She fell in love with a computer consultant from Montreal, so she married and moved north. The prices charged at the malls there surprised her.

But the high school art teacher was too busy to do much about it. She soon had three kids and took time off from her career to raise them.

When her youngest was a toddler, she met a woman who’d written a pamphlet-sized guide of the Chabanel Street fashion district. The author no longer wanted to update the guide, so Phillips bought the rights.

She took her two-and-a-half-year-old son out in the stroller every day, cruising the city streets looking for stores and deals. (The toddler soon coined the term “work-shopping.”) Phillips collected newspaper articles about stores and talked to people about where they shopped.

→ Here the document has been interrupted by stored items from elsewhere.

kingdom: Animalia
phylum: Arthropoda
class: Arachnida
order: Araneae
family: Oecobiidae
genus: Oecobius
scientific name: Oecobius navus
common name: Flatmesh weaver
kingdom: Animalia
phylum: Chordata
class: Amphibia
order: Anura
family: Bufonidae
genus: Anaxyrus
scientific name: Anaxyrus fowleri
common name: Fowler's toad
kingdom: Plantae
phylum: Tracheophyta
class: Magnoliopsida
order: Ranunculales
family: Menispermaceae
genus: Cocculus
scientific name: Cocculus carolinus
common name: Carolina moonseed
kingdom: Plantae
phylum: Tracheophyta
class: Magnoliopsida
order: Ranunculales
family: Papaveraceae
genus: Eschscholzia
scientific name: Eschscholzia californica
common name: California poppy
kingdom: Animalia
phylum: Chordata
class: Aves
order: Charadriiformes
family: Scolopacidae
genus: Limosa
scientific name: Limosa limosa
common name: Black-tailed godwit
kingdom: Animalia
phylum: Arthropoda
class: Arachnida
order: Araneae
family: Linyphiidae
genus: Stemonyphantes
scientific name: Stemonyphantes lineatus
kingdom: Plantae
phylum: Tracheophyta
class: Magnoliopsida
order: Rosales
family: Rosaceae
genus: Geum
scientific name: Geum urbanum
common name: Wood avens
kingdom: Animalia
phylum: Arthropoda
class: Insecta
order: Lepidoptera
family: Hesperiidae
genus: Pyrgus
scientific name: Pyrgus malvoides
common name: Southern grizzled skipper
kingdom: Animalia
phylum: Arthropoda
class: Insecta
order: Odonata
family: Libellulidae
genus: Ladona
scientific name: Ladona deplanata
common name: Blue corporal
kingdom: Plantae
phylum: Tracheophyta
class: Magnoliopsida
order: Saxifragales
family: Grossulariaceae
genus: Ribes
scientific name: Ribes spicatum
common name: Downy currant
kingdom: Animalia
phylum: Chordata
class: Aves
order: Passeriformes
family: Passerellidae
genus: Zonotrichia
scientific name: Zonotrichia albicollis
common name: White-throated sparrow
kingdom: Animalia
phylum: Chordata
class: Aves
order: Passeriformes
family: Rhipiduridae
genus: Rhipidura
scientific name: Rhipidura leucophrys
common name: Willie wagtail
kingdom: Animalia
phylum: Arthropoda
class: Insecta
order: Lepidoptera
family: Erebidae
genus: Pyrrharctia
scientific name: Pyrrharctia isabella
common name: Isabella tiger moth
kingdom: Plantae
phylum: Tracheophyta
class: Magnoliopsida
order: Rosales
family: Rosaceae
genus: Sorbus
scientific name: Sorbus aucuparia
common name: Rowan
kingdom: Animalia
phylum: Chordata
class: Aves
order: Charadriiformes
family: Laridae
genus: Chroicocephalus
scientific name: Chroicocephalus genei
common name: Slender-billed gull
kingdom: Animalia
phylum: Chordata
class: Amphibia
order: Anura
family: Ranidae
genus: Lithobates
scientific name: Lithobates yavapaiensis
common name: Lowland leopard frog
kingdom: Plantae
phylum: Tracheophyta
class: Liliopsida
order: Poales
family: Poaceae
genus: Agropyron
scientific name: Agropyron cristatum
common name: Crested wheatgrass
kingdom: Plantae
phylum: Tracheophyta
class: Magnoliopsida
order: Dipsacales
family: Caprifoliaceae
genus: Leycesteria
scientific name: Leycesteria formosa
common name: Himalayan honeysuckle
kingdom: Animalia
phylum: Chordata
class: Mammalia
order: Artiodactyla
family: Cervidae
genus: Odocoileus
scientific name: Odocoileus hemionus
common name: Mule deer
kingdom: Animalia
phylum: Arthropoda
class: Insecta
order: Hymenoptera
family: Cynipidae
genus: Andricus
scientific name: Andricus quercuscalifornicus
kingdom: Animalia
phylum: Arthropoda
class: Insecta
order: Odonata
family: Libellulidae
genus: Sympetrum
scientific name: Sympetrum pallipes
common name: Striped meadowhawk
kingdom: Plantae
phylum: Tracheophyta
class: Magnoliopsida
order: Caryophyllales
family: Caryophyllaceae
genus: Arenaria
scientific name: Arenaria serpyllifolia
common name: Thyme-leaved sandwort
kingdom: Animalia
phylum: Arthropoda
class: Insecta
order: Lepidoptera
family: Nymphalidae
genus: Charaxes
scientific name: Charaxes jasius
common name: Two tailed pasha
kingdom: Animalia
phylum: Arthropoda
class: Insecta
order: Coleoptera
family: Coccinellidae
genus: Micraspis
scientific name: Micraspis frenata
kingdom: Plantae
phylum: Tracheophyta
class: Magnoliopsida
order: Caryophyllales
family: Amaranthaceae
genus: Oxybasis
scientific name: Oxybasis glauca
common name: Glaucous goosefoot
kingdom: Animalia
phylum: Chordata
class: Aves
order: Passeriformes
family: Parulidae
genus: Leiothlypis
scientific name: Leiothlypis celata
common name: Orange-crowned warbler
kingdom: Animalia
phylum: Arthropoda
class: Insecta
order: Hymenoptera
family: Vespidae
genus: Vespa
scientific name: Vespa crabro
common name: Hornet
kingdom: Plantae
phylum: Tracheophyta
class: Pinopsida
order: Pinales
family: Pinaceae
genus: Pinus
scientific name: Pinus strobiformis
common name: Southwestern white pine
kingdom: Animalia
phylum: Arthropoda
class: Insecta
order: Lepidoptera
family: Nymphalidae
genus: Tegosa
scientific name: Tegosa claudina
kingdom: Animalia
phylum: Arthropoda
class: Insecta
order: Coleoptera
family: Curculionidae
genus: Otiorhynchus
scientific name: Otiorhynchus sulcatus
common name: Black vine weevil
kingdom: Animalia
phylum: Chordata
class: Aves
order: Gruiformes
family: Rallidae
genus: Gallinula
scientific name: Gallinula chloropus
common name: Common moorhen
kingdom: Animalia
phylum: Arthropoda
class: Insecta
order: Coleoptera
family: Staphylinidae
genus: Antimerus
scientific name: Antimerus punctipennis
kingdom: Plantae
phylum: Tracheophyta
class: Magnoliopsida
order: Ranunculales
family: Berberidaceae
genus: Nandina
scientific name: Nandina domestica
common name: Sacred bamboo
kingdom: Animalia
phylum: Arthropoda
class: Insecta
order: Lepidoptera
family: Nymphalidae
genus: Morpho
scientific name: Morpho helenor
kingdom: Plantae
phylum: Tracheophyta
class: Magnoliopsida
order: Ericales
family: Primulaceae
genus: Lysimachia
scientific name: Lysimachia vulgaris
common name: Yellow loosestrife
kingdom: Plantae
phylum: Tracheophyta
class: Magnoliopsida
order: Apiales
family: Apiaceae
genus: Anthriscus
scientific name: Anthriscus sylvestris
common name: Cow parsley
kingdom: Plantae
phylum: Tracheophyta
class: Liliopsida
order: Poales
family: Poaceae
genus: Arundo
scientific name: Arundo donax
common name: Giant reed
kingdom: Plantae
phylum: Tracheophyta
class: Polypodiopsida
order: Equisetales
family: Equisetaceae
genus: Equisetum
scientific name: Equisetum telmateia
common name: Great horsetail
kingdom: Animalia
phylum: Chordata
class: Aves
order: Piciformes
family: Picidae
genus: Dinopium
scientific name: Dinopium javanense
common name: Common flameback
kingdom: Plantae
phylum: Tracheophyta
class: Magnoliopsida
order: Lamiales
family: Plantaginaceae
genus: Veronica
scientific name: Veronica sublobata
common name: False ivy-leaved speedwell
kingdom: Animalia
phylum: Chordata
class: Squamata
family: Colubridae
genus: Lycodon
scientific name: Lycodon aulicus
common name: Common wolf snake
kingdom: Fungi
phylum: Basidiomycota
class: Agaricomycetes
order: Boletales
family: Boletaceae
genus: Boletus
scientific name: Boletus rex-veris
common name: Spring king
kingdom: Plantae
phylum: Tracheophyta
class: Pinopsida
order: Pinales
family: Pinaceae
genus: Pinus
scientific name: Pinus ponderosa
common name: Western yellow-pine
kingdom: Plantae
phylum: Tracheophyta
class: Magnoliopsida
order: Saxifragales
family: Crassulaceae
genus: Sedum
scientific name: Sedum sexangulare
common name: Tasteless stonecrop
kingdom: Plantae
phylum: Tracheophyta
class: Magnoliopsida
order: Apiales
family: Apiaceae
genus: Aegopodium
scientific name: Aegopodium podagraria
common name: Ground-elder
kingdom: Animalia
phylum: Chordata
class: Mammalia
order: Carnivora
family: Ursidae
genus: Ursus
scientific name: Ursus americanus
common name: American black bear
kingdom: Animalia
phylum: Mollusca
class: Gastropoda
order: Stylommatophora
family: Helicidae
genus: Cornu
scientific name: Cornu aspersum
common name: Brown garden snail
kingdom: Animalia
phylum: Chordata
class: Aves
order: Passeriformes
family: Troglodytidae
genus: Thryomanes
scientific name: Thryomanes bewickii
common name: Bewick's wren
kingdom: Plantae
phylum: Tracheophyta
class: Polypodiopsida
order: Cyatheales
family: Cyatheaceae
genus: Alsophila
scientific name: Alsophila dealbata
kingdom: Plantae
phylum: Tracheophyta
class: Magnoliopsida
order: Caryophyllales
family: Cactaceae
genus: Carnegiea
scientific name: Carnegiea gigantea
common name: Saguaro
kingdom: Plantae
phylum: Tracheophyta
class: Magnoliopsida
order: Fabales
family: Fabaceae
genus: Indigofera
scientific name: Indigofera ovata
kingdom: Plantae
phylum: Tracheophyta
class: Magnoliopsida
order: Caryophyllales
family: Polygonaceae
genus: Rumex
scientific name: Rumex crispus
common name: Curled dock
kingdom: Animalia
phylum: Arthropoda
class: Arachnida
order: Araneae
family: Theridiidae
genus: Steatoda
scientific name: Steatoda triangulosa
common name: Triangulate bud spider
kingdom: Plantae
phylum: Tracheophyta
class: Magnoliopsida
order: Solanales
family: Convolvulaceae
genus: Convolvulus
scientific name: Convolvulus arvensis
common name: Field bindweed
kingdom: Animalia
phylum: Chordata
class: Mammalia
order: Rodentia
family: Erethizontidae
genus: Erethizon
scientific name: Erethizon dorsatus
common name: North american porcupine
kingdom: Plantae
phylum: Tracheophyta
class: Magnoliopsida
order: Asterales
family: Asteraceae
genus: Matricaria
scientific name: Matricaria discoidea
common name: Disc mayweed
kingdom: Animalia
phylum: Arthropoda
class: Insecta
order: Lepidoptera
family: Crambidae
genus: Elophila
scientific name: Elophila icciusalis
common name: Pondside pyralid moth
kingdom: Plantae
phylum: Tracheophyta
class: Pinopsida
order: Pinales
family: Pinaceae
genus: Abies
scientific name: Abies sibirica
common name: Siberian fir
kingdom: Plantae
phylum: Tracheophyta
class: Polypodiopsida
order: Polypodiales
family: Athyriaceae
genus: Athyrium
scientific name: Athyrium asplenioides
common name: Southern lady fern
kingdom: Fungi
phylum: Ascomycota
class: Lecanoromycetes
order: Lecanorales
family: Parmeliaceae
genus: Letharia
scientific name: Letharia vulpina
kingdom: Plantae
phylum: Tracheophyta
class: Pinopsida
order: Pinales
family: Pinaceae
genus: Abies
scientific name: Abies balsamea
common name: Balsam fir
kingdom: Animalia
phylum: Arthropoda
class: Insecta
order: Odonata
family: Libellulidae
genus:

In 1986, she published the first edition of Smart Shopping Montreal. It sold 5,000 copies in three months and Phillips suddenly found herself fielding media calls while trying to finance a second print run of the book.

A female bank manager loved the book and helped Phillips secure a loan. As the years passed, Phillips became a pro at the business and marketing side of her newfound profession.

Her status as an expert on consumer issues also led to media work, including regular columns in Montreal newspapers.

In 2003, she and her travel-loving husband published a guide to all the exits along Interstate 95. That book also became a best seller.

These days, Phillips spends ten weeks on the road with her husband updating Drive I-95. Back at home, she heads out work-shopping when the weather is nice — she visits half of the 1,500 businesses listed in her book every year, and alternates French and English editions annually.

At home, she updates her blog and works on the writing and layout of her books. Some days, she’s out doing media appearances or book signings. Although Phillips buys little when she’s visiting all those stores, she admits: “I don’t ever pay retail if I can avoid it.”